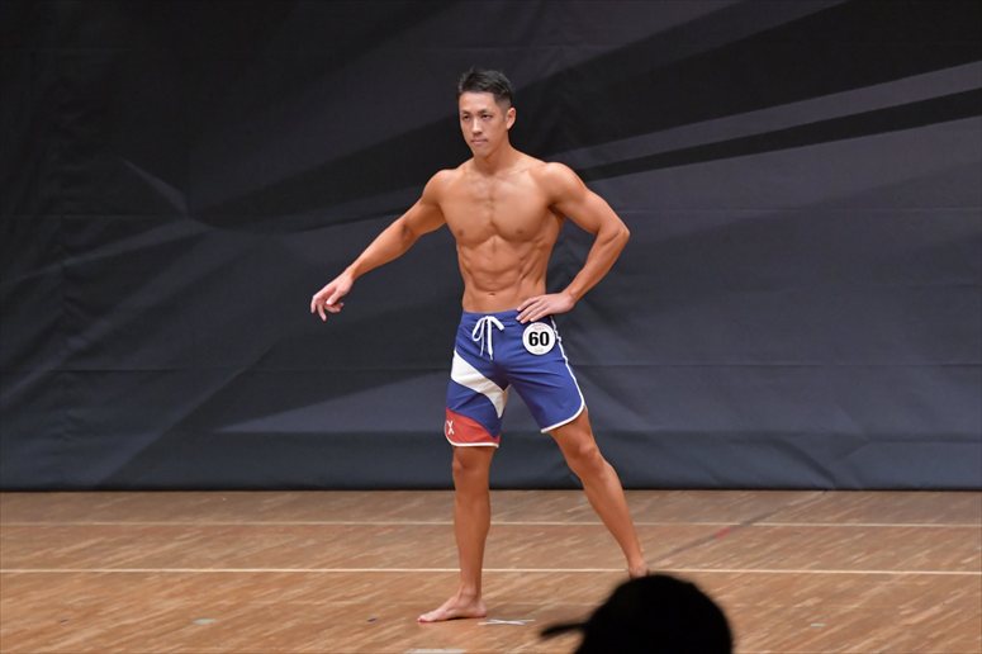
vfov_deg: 4.8
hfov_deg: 7.2
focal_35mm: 285
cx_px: 491
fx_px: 7770
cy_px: 327
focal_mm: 190
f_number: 5.6
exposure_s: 1/400
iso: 6400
----------------
Problem details: Copy exactly, with no other lines, the stretch of the material that begins at the line containing "hfov_deg: 7.2" and ends at its last line.

The answer:
hfov_deg: 7.2
focal_35mm: 285
cx_px: 491
fx_px: 7770
cy_px: 327
focal_mm: 190
f_number: 5.6
exposure_s: 1/400
iso: 6400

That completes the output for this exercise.